Abbiamo visto come il linguaggio VQL sia una componente fondamentale di Velociraptor e come attraverso le query VQL sia possibile recuperare informazioni importanti e analizzare interattivamente un client. Potrebbe quindi essere molto utile poter salvare le query definite, aggiungervi dei parametri da impostare in fase di esecuzione, aggiungere descrizioni che ne rendano più chiaro lo scopo e riutilizzarle con altre query VQL.

A tale scopo all’interno di Velociraptor sono presenti gli artefatti, file in formato YAML che contengono una query VQL, una descrizione comprensibile dello scopo, i parametri da impostare in fase di esecuzione. Gli artefatti possono essere eseguiti sugli endpoint e restituiscono dati in formato leggibile.

Nell’installazione di default Velociraptor fornisce un certo numero di artefatti predefiniti, ma è possibile crearne di nuovi, anche a partire da quelli predefiniti e, come avviene spesso nel mondo dell’open source, è possibile rendere pubblici i propri artefatti, così come utilizzare artefatti creati da altri utenti.

Voci salvate:
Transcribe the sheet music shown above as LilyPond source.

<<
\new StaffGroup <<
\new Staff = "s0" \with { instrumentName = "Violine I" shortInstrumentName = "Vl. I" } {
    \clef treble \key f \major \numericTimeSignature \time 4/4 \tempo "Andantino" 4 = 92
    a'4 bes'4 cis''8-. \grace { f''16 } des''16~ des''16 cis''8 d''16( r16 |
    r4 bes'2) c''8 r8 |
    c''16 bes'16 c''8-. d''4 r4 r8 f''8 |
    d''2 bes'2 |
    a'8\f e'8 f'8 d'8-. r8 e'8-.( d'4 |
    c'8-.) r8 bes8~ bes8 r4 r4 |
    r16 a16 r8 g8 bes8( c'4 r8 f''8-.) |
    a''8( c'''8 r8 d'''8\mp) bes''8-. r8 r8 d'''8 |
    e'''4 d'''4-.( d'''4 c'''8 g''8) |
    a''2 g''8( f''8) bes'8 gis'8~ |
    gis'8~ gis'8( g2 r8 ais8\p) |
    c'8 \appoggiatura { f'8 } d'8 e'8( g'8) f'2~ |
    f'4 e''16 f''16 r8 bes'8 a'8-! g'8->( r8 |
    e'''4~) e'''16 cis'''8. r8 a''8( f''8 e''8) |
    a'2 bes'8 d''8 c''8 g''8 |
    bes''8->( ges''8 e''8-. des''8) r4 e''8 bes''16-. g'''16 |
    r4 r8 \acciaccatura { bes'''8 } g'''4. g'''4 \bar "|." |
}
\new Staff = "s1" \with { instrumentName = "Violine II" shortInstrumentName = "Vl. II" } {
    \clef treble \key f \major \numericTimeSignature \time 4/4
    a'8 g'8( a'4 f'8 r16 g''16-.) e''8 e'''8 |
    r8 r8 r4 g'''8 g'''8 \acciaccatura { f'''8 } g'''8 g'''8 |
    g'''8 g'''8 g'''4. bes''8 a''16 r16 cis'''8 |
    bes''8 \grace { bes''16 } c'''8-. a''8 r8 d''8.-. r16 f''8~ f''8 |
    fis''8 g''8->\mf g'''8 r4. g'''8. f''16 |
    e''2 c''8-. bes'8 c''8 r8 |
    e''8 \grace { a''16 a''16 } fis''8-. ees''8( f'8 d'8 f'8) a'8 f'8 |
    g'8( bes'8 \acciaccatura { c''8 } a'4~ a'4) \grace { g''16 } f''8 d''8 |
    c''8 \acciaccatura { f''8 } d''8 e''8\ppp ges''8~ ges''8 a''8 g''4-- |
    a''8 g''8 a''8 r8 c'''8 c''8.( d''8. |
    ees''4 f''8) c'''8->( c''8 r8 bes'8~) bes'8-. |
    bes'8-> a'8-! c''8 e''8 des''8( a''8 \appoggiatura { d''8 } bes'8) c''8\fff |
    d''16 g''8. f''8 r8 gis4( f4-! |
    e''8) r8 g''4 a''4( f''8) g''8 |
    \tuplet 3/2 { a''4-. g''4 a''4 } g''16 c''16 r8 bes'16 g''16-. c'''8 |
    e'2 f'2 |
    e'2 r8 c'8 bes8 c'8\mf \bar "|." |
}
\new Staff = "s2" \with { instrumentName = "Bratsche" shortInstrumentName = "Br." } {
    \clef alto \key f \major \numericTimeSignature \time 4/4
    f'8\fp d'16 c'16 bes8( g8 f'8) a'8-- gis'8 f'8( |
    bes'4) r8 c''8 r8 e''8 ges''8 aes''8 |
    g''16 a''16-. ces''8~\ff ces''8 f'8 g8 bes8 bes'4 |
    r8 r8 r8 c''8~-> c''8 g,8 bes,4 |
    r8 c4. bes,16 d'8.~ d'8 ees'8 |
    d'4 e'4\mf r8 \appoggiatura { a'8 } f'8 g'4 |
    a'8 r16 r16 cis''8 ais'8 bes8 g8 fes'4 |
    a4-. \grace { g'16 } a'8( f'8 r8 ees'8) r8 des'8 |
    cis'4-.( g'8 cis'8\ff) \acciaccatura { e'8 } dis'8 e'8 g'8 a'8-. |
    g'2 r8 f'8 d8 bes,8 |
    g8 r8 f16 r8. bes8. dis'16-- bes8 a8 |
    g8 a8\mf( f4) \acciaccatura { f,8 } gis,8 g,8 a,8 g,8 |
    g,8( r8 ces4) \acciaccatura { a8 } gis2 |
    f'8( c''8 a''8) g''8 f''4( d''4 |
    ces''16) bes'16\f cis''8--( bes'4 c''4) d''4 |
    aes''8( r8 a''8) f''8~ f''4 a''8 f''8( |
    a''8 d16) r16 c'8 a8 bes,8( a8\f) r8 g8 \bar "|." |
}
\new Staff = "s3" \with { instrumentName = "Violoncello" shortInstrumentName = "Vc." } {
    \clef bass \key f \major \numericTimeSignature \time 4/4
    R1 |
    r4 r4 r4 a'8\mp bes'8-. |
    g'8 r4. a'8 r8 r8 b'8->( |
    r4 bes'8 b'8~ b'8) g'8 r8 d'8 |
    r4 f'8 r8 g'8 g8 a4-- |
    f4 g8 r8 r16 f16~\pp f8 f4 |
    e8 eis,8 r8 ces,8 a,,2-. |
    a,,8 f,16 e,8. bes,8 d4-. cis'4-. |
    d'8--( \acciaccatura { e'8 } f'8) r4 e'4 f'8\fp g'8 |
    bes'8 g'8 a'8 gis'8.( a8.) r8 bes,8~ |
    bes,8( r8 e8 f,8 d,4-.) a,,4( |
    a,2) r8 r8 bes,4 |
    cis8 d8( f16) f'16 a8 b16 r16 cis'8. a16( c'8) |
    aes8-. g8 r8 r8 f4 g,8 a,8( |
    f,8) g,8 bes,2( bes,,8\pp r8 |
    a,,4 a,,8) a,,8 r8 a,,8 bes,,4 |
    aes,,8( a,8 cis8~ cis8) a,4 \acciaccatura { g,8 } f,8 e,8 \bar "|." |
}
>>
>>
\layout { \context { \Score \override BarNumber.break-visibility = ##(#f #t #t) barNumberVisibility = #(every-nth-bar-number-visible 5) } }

- [Consegna 1]
In che formato sono i file degli artefatti, secondo il testo su Velociraptor?
- [Consegna 2]
In base al testo su Velociraptor, spiega a cosa servono gli artefatti.
- [Consegna 3]
Continua il testo su Velociraptor partendo dopo la sua ultima frase.

- [Risposta scritta 1]
Sono file in formato YAML.

- [Risposta scritta 2]
Gli artefatti servono a salvare le query VQL, ad aggiungervi parametri da impostare in fase di esecuzione e descrizioni che ne chiariscano lo scopo, e a riutilizzarle con altre query VQL. Il testo spiega che sarebbe molto utile poter fare tutto questo, perché le query VQL permettono di recuperare informazioni importanti e di analizzare un client in modo interattivo.

- [Risposta scritta 3]
Nello screenshot seguente vediamo la definizione dell’artefatto Windows.Forensics.Prefetch, attraverso il quale è possibile estrarre dai client evidenze degli eseguibili lanciati con i relativi timestamp di esecuzione.

Hunt Manager

Il passaggio successivo è l’utilizzo degli artefatti per effettuare il cosiddetto hunting, ovvero recuperare informazioni su tutti gli endpoint gestiti. È attraverso questa funzionalità che Velociraptor dà il meglio di sé. Una volta individuato un pattern seguito dagli avversari, si possono scrivere query VQL mirate all’individuazione di tali pattern, testarle in modalità interattiva, trasformarli in artefatti, utilizzare tali artefatti per operazioni di hunting, analizzare i risultati ed eventualmente rendere le ricerche più mirate ricominciando il ciclo.

Un Hunt è un contenitore logico per diverse collezioni individuali: tutte le collezioni possono essere scaricate contemporaneamente, vedere quanti endpoint partecipano, selezionare gli endpoint che partecipano in base ad alcune condizioni, come etichette o sistema operativo. Gli endpoint che non sono attivi al momento in chi l’hunt viene lanciato verranno raggiunti dall’hunt nel momento in cui si attiveranno. Il risultato dell’hunt cambia quindi di continuo e in questo modo può essere necessario ripetere il download per ottenere la versione aggiornata dei risultati.

Nell’esempio seguente mostriamo un hunt generato a partire dall’artefatto Windows.Forensics.Prefetch mostrato sopra.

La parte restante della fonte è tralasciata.